# AUFGABEN UND ÜBUNGEN
• 1. Übersetzen Sie den Satz „Die Herbstvollversammlung in Fulda stand unter dem Eindruck dieses Eklats.“ aus dem Text über den Synodalen Weg ins Englische.
• 2. Beantworten Sie anhand des Textes über den Synodalen Weg die folgenden Fragen.
(a) Woran war das Papier zur Sexualmoral gescheitert?
(b) Mit welcher Gruppierung zog Kurienkardinal Kurt Koch Parallelen zum Synodalen Weg?
(c) Womit drohte Bätzing für den Fall, dass sich der Kardinal nicht entschuldigt?

Beim Reformprozess Synodaler Weg war ein Papier zur Sexualmoral am Widerstand konservativer Bischöfe gescheitert. Die Herbstvollversammlung in Fulda stand unter dem Eindruck dieses Eklats. Es ist gelungen, die Einheit der Konferenz zu wahren, ohne dass ihr Vorsitzender seine Reformposition aufgegeben hat. Bätzing lässt sich erkennbar nicht bremsen.
In Fulda scheint es gelungen zu sein, auch dem letzten Bischof klarzumachen, dass der Synodale Weg unter keinen Umständen scheitern darf. Es würde das Verhältnis zwischen Bischöfen und Laien irreparabel beschädigen, schließlich hatten die Bischöfe selbst zu diesem Reformprozess eingeladen.
Bätzing kämpft für den Synodalen Weg ...
Bätzing steht zu seinen Überzeugungen - auch gegenüber Rom. Als der in Rom amtierende Schweizer Kurienkardinal Kurt Koch in einem Interview Parallelen des Synodalen Wegs mit den "Deutschen Christen" - einer rassistischen und antisemitischen Gruppierung in der evangelischen Kirche in der Nazi-Zeit - formuliert, reagiert Bätzing scharf. Der Kardinal müsse sich umgehend für diese "inakzeptable Entgleisung" entschuldigen, andernfalls werde er eine offizielle Beschwerde beim Papst einreichen.

# MATERIALAUSZÜGE

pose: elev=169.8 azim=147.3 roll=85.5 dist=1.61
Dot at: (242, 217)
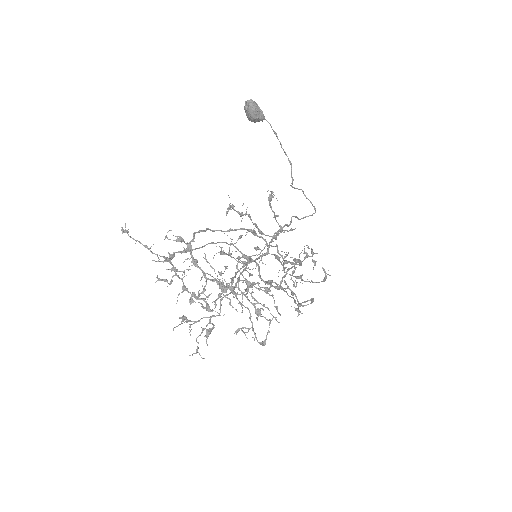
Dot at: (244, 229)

---

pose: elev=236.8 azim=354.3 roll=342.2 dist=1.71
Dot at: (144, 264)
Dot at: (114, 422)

# LÖSUNGEN
• 1. The autumn plenary assembly in Fulda was overshadowed by this scandal.

• 2.
(a) Am Widerstand konservativer Bischöfe.
(b) Mit den „Deutschen Christen“.
(c) Mit einer offiziellen Beschwerde beim Papst.